# What to work on
Every record below needs to be printed again exactly.

Source records
--------
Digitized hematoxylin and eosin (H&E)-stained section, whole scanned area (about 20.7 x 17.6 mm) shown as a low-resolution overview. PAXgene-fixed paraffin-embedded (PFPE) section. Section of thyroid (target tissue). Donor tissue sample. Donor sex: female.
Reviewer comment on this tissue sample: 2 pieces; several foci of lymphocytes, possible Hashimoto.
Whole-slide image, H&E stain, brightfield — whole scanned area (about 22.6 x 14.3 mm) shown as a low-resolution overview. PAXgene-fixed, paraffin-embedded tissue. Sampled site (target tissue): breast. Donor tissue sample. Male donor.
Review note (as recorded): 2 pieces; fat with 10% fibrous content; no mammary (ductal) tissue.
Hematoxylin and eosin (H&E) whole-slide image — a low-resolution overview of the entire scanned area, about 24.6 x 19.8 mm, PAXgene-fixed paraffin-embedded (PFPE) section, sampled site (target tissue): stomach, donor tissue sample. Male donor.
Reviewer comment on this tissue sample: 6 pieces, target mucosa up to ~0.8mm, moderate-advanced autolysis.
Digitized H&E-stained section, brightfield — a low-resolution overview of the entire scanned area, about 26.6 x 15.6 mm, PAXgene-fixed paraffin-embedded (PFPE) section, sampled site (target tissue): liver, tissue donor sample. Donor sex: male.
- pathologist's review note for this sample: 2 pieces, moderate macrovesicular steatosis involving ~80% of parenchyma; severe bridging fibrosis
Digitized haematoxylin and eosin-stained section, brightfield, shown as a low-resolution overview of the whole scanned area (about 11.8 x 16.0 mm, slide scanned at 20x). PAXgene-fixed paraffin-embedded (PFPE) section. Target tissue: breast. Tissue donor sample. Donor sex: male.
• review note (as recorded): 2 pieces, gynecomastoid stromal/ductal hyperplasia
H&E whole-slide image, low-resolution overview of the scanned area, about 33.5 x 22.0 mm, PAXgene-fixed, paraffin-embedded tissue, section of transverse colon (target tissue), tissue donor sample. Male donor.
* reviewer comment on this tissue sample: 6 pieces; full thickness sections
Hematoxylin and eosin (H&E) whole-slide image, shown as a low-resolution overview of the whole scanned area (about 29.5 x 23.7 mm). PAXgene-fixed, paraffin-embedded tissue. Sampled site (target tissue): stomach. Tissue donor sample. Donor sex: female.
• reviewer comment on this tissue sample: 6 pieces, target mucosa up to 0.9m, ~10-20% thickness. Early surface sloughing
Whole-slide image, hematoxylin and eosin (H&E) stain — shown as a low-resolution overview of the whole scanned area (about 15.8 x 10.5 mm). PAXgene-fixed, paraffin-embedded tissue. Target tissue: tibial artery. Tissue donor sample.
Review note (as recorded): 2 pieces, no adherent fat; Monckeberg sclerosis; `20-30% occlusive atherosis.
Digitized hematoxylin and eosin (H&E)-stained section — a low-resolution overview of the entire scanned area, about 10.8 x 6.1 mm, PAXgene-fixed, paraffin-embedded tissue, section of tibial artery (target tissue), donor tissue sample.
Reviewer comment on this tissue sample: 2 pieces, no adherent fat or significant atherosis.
--------
# Exercise solution
Digitized hematoxylin and eosin (H&E)-stained section, whole scanned area (about 20.7 x 17.6 mm) shown as a low-resolution overview. PAXgene-fixed paraffin-embedded (PFPE) section. Section of thyroid (target tissue). Donor tissue sample. Donor sex: female.
Reviewer comment on this tissue sample: 2 pieces; several foci of lymphocytes, possible Hashimoto.
Whole-slide image, H&E stain, brightfield — whole scanned area (about 22.6 x 14.3 mm) shown as a low-resolution overview. PAXgene-fixed, paraffin-embedded tissue. Sampled site (target tissue): breast. Donor tissue sample. Male donor.
Review note (as recorded): 2 pieces; fat with 10% fibrous content; no mammary (ductal) tissue.
Hematoxylin and eosin (H&E) whole-slide image — a low-resolution overview of the entire scanned area, about 24.6 x 19.8 mm, PAXgene-fixed paraffin-embedded (PFPE) section, sampled site (target tissue): stomach, donor tissue sample. Male donor.
Reviewer comment on this tissue sample: 6 pieces, target mucosa up to ~0.8mm, moderate-advanced autolysis.
Digitized H&E-stained section, brightfield — a low-resolution overview of the entire scanned area, about 26.6 x 15.6 mm, PAXgene-fixed paraffin-embedded (PFPE) section, sampled site (target tissue): liver, tissue donor sample. Donor sex: male.
- pathologist's review note for this sample: 2 pieces, moderate macrovesicular steatosis involving ~80% of parenchyma; severe bridging fibrosis
Digitized haematoxylin and eosin-stained section, brightfield, shown as a low-resolution overview of the whole scanned area (about 11.8 x 16.0 mm, slide scanned at 20x). PAXgene-fixed paraffin-embedded (PFPE) section. Target tissue: breast. Tissue donor sample. Donor sex: male.
• review note (as recorded): 2 pieces, gynecomastoid stromal/ductal hyperplasia
H&E whole-slide image, low-resolution overview of the scanned area, about 33.5 x 22.0 mm, PAXgene-fixed, paraffin-embedded tissue, section of transverse colon (target tissue), tissue donor sample. Male donor.
* reviewer comment on this tissue sample: 6 pieces; full thickness sections
Hematoxylin and eosin (H&E) whole-slide image, shown as a low-resolution overview of the whole scanned area (about 29.5 x 23.7 mm). PAXgene-fixed, paraffin-embedded tissue. Sampled site (target tissue): stomach. Tissue donor sample. Donor sex: female.
• reviewer comment on this tissue sample: 6 pieces, target mucosa up to 0.9m, ~10-20% thickness. Early surface sloughing
Whole-slide image, hematoxylin and eosin (H&E) stain — shown as a low-resolution overview of the whole scanned area (about 15.8 x 10.5 mm). PAXgene-fixed, paraffin-embedded tissue. Target tissue: tibial artery. Tissue donor sample.
Review note (as recorded): 2 pieces, no adherent fat; Monckeberg sclerosis; `20-30% occlusive atherosis.
Digitized hematoxylin and eosin (H&E)-stained section — a low-resolution overview of the entire scanned area, about 10.8 x 6.1 mm, PAXgene-fixed, paraffin-embedded tissue, section of tibial artery (target tissue), donor tissue sample.
Reviewer comment on this tissue sample: 2 pieces, no adherent fat or significant atherosis.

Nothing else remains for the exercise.